Stadtplanung Proteste gegen den Wohnklotz

Um den geplanten Neubau des Gruckstücks An der Schießmauer 13 (links im Bild) geht es: 18 Wohnungen und auch noch 16 oberirdische Stellplätze sind den Anwohnern dort viel zu viel.
Um den geplanten Neubau des Gruckstücks An der Schießmauer 13 (links im Bild) geht es: 18 Wohnungen und auch noch 16 oberirdische Stellplätze sind den Anwohnern dort viel zu viel. © Foto: Lars Schwerdtfeger
Edwin Ruschitzka 19.07.2018

Applaus von den Zuhörerreihen im Sitzungssaal ist so gar nicht nach dem Geschmack des Neu-Ulmer OB. Als die etwa 30 Bewohner aus dem Gebiet „Wiblinger Steig“ am Dienstagnachmittag im Stadtentwicklungsausschuss einen Redebeitrag von Antje Esser (SPD) beklatschten, fuhr Gerold Noerenberg dazwischen: „Das ist nicht erlaubt.“ Und im Wiederholungsfall, drohte er, werde er auch die Zuschauerreihen räumen lassen.
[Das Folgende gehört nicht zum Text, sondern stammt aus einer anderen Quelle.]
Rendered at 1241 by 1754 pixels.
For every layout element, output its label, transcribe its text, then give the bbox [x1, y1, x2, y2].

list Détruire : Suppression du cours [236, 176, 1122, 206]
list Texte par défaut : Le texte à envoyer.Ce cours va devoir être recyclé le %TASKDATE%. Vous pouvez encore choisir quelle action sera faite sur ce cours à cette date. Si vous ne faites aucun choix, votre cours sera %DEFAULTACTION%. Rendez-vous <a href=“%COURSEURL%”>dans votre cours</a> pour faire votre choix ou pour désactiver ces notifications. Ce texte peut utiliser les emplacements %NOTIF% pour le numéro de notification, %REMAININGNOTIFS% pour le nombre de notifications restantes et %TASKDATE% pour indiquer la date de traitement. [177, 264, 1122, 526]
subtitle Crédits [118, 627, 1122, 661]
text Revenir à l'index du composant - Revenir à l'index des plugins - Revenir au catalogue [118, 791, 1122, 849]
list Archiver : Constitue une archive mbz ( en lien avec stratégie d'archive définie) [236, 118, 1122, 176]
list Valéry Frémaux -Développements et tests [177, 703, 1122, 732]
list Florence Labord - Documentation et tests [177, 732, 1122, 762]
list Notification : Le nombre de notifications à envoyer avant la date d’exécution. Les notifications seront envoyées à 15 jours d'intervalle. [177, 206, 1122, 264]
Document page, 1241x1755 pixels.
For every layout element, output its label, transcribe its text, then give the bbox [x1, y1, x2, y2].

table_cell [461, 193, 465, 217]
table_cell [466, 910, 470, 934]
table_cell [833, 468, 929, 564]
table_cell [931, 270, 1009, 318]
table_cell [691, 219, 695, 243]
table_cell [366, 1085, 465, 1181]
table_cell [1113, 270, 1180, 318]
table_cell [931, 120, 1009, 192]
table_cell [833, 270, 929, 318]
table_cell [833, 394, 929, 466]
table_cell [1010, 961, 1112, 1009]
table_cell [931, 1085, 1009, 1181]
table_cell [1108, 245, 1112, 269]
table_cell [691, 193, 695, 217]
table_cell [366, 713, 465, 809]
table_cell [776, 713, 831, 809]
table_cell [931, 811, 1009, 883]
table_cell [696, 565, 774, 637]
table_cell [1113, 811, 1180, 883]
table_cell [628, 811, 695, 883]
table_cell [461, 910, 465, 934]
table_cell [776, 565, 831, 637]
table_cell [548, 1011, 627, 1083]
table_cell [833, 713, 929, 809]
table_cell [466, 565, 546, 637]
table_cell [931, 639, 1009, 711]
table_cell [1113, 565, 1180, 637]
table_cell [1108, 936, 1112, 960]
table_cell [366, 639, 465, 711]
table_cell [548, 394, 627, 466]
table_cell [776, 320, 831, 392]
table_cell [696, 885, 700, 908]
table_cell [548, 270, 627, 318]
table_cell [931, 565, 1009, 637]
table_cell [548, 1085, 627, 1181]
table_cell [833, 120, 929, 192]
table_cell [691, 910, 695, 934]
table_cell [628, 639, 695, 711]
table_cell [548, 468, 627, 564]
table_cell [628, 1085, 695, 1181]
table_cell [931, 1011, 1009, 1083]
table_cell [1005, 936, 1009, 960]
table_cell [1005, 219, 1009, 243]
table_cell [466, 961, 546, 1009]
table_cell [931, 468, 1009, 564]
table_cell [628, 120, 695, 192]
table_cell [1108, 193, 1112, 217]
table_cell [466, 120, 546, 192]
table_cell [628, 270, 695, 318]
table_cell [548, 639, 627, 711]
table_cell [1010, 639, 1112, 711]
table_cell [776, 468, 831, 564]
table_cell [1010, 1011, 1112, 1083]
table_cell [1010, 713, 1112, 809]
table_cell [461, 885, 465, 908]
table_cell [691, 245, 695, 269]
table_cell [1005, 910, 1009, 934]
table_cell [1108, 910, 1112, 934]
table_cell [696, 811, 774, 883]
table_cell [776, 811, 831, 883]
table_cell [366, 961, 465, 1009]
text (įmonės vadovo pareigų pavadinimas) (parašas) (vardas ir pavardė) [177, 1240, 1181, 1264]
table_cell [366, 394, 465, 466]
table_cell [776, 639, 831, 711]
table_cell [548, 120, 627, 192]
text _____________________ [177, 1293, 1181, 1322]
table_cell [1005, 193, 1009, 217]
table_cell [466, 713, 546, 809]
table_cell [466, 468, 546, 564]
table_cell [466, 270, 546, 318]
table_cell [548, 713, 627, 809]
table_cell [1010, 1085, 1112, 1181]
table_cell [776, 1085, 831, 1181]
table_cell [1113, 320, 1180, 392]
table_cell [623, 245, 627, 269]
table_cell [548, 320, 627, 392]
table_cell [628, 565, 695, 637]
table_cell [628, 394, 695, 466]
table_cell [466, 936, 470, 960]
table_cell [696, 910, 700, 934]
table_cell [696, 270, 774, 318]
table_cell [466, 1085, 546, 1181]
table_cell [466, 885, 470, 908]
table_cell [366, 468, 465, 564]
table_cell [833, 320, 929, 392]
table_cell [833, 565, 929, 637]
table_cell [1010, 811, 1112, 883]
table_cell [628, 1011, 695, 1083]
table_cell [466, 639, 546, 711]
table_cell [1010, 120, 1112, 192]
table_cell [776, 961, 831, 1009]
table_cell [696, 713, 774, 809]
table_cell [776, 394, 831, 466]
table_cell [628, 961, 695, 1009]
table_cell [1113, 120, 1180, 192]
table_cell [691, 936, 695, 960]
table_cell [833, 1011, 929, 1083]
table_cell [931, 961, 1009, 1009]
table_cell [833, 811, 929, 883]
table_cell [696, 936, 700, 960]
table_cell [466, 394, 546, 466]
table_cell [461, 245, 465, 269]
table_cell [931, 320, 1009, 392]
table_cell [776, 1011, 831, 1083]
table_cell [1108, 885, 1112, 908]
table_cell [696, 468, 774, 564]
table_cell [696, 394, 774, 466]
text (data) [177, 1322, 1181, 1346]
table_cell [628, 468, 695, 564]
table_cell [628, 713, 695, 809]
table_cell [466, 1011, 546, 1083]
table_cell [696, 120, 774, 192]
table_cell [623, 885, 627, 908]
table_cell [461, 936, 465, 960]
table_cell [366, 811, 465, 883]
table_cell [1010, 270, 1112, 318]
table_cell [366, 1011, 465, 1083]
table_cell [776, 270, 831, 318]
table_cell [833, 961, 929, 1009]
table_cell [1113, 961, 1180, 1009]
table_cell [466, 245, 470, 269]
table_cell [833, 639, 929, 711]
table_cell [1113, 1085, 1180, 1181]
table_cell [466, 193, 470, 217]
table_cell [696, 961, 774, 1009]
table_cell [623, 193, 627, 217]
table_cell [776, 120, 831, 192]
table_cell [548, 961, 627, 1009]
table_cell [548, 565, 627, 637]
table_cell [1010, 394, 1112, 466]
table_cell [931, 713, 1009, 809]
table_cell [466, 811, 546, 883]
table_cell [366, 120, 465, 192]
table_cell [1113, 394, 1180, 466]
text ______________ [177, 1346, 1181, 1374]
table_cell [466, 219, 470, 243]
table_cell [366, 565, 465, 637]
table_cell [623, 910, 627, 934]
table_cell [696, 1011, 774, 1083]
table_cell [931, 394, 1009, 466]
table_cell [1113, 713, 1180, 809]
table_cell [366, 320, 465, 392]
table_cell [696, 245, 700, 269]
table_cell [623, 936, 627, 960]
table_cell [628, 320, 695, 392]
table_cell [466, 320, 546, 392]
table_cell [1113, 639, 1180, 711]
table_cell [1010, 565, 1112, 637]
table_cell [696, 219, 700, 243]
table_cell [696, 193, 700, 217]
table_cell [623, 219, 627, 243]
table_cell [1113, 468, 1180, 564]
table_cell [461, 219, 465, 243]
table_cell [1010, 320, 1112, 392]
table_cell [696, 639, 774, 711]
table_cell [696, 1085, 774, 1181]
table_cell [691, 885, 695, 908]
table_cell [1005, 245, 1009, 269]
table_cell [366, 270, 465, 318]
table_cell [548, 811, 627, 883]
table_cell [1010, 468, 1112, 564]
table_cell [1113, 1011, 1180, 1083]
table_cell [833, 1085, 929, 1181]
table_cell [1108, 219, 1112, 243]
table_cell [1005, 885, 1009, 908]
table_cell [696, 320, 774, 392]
Dabei war diese Schärfe gar nicht notwendig, denn im Ausschuss waren sich samt und sonders alle einig, die Verwaltung und die Stadträte. Einstimmig wurde beschlossen, dass für das Gebiet „Wiblinger Steig“, angrenzend am Glacispark und zwischen der Baumgartenstraße, der Ringstraße und der Straße Am Wilbinger Steig gelegen, ein Bebauungsplan aufgestellt werden soll.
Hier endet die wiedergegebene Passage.